И затем: неужто ты, Воронков Саня, не улавливаешь несоизмерности пустячных обид на Белоуса, Лядову, Данилова, комбата Колотилина и других, окружающих тебя, с горем и тоской от сознания, что самые близкие, самые дорогие на свете — родители, брат, Оксана — уже никогда не окружат тебя. Разве что во сне. Улавливаю! Артминобстрел очень способствует очищению мыслей и чувств. Или, как тоже выражается Дмитро Белоус: промывает мозги. Иначе сказать: не забывай о своем великом горе и не опускайся до мелочей повседневности. Понял? Чего ж тут не понять. Ну, если такой понятливый, то будь и памятливый. Чтоб не пришлось самому себе напоминать прописи. Как у тебя с памятью? Не жалуюсь. А на что жалуешься? На войну. Но на нее все жалуются. Потому — терпи.

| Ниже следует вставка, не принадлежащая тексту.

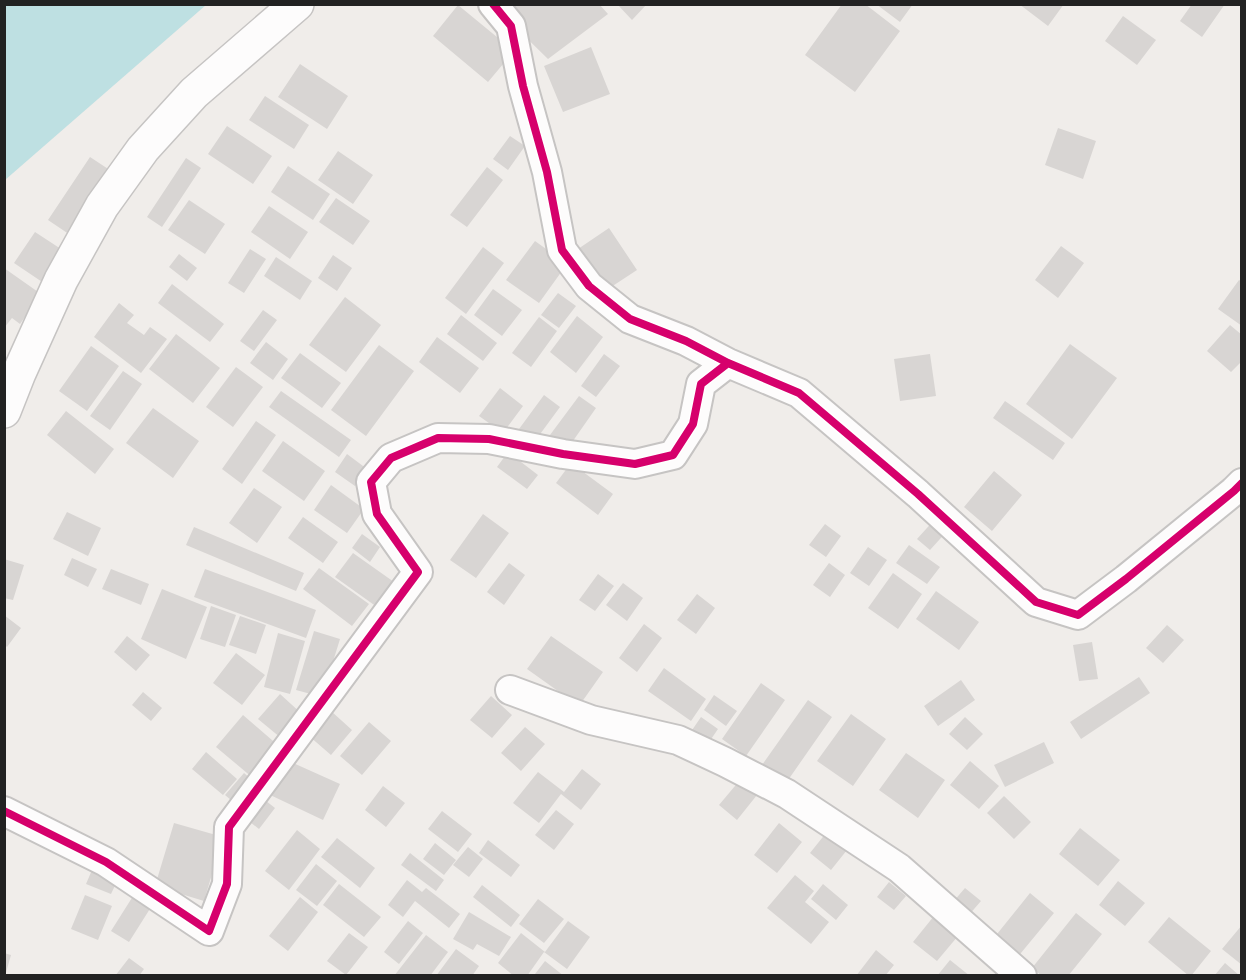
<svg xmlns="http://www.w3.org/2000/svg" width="1246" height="980" font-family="'Golos Text',sans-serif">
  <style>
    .water { fill: #bee0e2 }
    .building { fill: #d8d5d3 }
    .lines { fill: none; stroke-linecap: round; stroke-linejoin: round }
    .minor-casing { stroke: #c6c4c3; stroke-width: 32 }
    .tertiary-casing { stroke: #c6c4c3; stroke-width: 36 }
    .minor { stroke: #fdfcfc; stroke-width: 28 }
    .tertiary { stroke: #fdfcfc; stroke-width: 33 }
    .cycleway-casing { stroke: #fff; stroke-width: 11 }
    .cycleway { stroke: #d6006c; stroke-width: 8 }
  </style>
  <rect width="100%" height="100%" fill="#f0edea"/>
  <path class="water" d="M5 4H206V5L5 180Z"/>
  <path class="building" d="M492 4H599L608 14 548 59Z
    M617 4H647L632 20Z
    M842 4H865L900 31 855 92 805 55Z
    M876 4H913L900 22Z
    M1019 4H1064L1048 26Z
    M1192 4H1225L1202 37 1180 21Z
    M458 5 514 51 488 82 433 36Z
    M1123 16 1156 40 1137 65 1105 41Z
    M591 47 610 94 563 112 544 66Z
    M300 64 348 96 327 129 278 97Z
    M265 96 309 125 294 149 249 120Z
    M227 126 272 156 253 184 208 154Z
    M1058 128 1096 141 1083 179 1045 165Z
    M510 136 525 146 508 170 493 159Z
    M338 151 373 175 353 204 318 180Z
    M90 157 134 186 91 249 48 220Z
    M186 158 201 168 162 227 147 217Z
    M288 166 330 194 313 220 271 192Z
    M487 167 503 180 467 227 450 215Z
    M336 198 370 221 353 245 319 222Z
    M189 200 225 224 205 254 168 230Z
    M269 206 308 232 290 259 251 232Z
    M609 228 637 270 605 291 578 249Z
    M35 232 87 266 66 298 14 263Z
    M535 241 567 264 539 303 506 280Z
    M1061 246 1084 263 1058 298 1035 280Z
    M483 247 504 263 466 314 445 298Z
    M250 249 266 259 244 293 228 283Z
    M179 254 197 268 187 281 169 267Z
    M333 255 352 268 337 291 318 278Z
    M276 257 312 281 300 300 264 276Z
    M4 268 41 294 20 324 12 318 4 328Z
    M1239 280 1242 282V326L1218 309Z
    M172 284 224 324 210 342 158 303Z
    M493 289 522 310 502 336 474 315Z
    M558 293 576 306 559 328 541 315Z
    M345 297 381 325 346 372 309 345Z
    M119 303 134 315 127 323 144 335 150 327 167 339 141 373 94 337Z
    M263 310 277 320 254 351 240 341Z
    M461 315 497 343 483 361 447 334Z
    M577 316 603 337 576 373 550 352Z
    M539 317 557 331 531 367 512 353Z
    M1230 325 1242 335V361L1231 372 1207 351Z
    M176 334 220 368 193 403 149 369Z
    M437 337 479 368 460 393 419 362Z
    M266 342 288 359 273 380 250 363Z
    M1070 344 1117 378 1072 439 1026 404Z
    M379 345 414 371 366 436 331 410Z
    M91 346 119 366 87 411 59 391Z
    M300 353 341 383 322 408 281 378Z
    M604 354 620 366 596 397 581 386Z
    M930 354 936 396 900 401 894 359Z
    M236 367 263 387 233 427 206 407Z
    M123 371 142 384 110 430 90 416Z
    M500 388 523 406 503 433 479 416Z
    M281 391 351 440 339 457 269 407Z
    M544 395 560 407 535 441 519 429Z
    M579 396 596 408 568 448 550 435Z
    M1005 401 1065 443 1053 460 993 418Z
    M153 408 199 441 173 478 126 443Z
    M66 411 114 449 95 474 47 435Z
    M256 421 276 435 242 484 222 469Z
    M283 441 325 471 304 501 262 471Z
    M508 452 538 475 527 489 497 467Z
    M347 454 367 469 355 486 335 472Z
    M571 463 613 494 598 515 556 483Z
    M994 471 1022 495 992 531 964 507Z
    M331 485 364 509 347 533 314 510Z
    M254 488 282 507 257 543 229 523Z
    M67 512 101 528 88 556 53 539Z
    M483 514 509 533 476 578 450 560Z
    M303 517 338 542 323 563 288 538Z
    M936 518 949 529 930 550 917 539Z
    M825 524 841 536 826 557 809 545Z
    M194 527 304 573 296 591 186 545Z
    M362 534 380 547 370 562 352 548Z
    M909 545 940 567 927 584 896 563Z
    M868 547 887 560 869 586 850 573Z
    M353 553 394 582 377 607 335 577Z
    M72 558 97 569 88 587 64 575Z
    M4 559 24 565 13 600 4 598Z
    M509 563 525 575 504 605 487 592Z
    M829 563 845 575 830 597 813 585Z
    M319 568 369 604 352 626 303 589Z
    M111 569 149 584 141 605 102 589Z
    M205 569 316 610 306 638 194 597Z
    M893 573 922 594 898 629 868 608Z
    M598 574 614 586 595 611 579 600Z
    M623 583 643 598 627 621 606 605Z
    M162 589 207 607 186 659 141 639Z
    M936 591 979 622 959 650 916 619Z
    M697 594 715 608 696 634 677 620Z
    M211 606 236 615 225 647 200 639Z
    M4 615 21 628 7 647 4 644Z
    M240 616 266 625 256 654 229 645Z
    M644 624 662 638 637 672 619 658Z
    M1167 625 1184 640 1163 663 1146 648Z
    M314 631 340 639 322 697 296 690Z
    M278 633 305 641 290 694 264 687Z
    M127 636 150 655 136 671 114 652Z
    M551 636 603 672 579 706 527 669Z
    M1092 642 1098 679 1079 681 1073 645Z
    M236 653 265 675 242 705 213 683Z
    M664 668 706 699 691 721 648 691Z
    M1139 677 1150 693 1081 739 1070 722Z
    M961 680 975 700 938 726 924 706Z
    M761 683 785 700 746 756 722 739Z
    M143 692 162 708 151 721 132 705Z
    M280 694 302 714 281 738 258 719Z
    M714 695 737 711 726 726 704 710Z
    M491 696 512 715 492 738 470 720Z
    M808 700 832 717 786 783 762 765Z
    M331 711 352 730 331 755 309 736Z
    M851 714 886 739 853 786 817 761Z
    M243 715 280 747 253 778 216 747Z
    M701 717 718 729 705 748 688 736Z
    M965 717 983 734 967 750 949 734Z
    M369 722 391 741 362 775 340 756Z
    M525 727 545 744 521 771 501 753Z
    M1044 742 1054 763 1005 787 994 765Z
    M206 752 237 779 223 795 192 769Z
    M906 753 945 780 918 818 879 790Z
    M282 758 340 784 323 820 266 793Z
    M970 761 999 786 979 809 950 785Z
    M582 769 601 784 581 810 561 794 539 823 513 803 538 772 564 792Z
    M244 773 257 784 238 806 225 795Z
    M740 780 757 795 737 820 719 805Z
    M383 786 405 803 386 827 365 810Z
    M256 793 275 808 259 829 240 814Z
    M1004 796 1031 822 1014 839 987 813Z
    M556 810 574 824 554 850 535 835Z
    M442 811 472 834 458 852 428 829Z
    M174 823 223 837 204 901 155 886Z
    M779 823 802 842 777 873 754 855Z
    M1080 828 1120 860 1098 886 1059 854Z
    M297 830 320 849 289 890 265 871Z
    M826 833 847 850 831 870 810 853Z
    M337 838 375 868 360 888 321 857Z
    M488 840 520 865 511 877 479 853Z
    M435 843 456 860 444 875 423 859Z
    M468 847 483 859 469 877 453 865Z
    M410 853 444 880 436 891 401 865Z
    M95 863 120 875 111 894 86 884Z
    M316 864 337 881 317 906 296 890Z
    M795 875 814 891 805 902 829 922 811 944 767 908Z
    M407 880 422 892 426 888 460 914 449 928 415 901 403 917 388 905Z
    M1118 881 1145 903 1125 926 1099 905Z
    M889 882 906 896 894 910 877 897Z
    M339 884 381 917 364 937 323 905Z
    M823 884 848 905 836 920 811 899Z
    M482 885 520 915 511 927 473 897Z
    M965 888 981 901 968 916 953 902Z
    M135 893 153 904 129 942 111 931Z
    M1030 893 1054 913 1016 959 993 939Z
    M85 895 112 906 98 940 71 929Z
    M300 897 318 912 288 951 269 936Z
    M538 899 564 919 544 943 519 924Z
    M469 912 511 937 499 956 477 944 473 950 453 939Z
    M1076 913 1102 934 1068 976H1042L1032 968Z
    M934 916 958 936 937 961 913 942Z
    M1169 917 1211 951 1191 976H1189L1148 942Z
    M408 921 423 933 399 964 384 952Z
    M568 921 590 937 567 969 544 952 527 976H514L498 963 521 933 545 952Z
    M1242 925V965L1222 949Z
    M349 933 368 947 346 975 327 961Z
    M426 935 448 952 430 976H394Z
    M456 949 479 966 472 976H436Z
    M876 950 894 965 885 976H856Z
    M4 953 11 955 5 976H4Z
    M129 958 144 969 139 976H115Z
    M950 960 970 976H937Z
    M545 961 564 976H538L535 974Z
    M1225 963 1240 976H1214Z"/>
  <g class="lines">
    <defs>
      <path id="minor" d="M493 4 511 26 523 86 547 172 562 250 589 286 630 319 686 341 728 363 799 393 918 494 1036 602 1078 615 1126 579 1234 491 1242 483
        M510 690 591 720 678 740 725 762 787 794 899 868 1022 976
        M4 811 106 862 209 931 227 884 229 827 418 572 377 514 371 482 391 458 438 438 489 439 563 454 635 464 673 455 693 424 701 384 728 363"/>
      <path id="tertiary" d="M4 411 19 373 61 280 102 206 143 149 194 93 297 4"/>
    </defs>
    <use href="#minor" class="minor-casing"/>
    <use href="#tertiary" class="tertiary-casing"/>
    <use href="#minor" class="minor"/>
    <use href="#tertiary" class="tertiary"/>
    <defs>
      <path id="cycleway" d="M493 4 511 26 523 86 547 172 562 250 589 286 630 319 686 341 728 363 799 393 918 494 1036 602 1078 615 1126 579 1234 491 1242 483
        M4 811 106 862 209 931 227 884 229 827 418 572 377 514 371 482 391 458 438 438 489 439 563 454 635 464 673 455 693 424 701 384 728 363"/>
    </defs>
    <use href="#cycleway" class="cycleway-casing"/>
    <use href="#cycleway" class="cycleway"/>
  </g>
  <rect width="1246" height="980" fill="none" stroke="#222222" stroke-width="12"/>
</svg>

Воронков мысленно разговаривал с собой и согласно кивал. Поймав недоуменный взгляд Яремчука, перестал кивать. А заодно и разговаривать с умным, душевным человеком, неким лейтенантом Воронковым. Прикрыл глаза и посидел, как в забытьи.
Любой разрыв, ближний или дальний, бил по темени, вбивал мысли, которые, очевидно, давно должны были напрочно вбиться: война либо очистит тебя от житейской скверны, либо втопчет в грязь. Дрогнешь перед ее жестокостью — падешь и не встанешь. Устоишь перед жестокостью — останешься человеком до конца дней своих. Возможная близкая смерть всех уравнивает, порядочных и подлецов, героев и трусов, человеколюбцев и себялюбцев? Ложь! Близкая смерть заставляет тебя вновь и вновь оглянуться, оценить прожитое, подвести под ним итоговую черту. Каков финал твоей жизни? Наверное, и умирать-то легче с чистой совестью.
Ну, а как же быть с Родиной? Разве ей безразлично, кто ты, как воевал и как погиб? Перед ликом Родины смерть никогда не уравняет героя и труса, верного солдата и предателя. Кто-то прикрывает ее грудью, кто-то вонзает ей нож в спину. Не вправе ли Родина спросить — и сейчас, и после войны — своих сыновей, кто из нас чего стоил в лихую для нее годину? И что ответят живые? И что ответят мертвые? Но отвечать будут в с е…
И что скажет на том высочайшем и справедливейшем суде лейтенант Воронков, нынче живой, завтра, возможно, и мертвый? Не знаю. Но клянусь памятью о том, чего уже у меня нет, что сделаю для нашей Победы больше, чем до сих пор. Готов за нее погибнуть, за Победу. Но так, чтобы хоть на шаг, на час приблизить ее приход на исстрадавшуюся землю. И пусть мне вырвут язык, если за словами не последует дела! Я еще повоюю!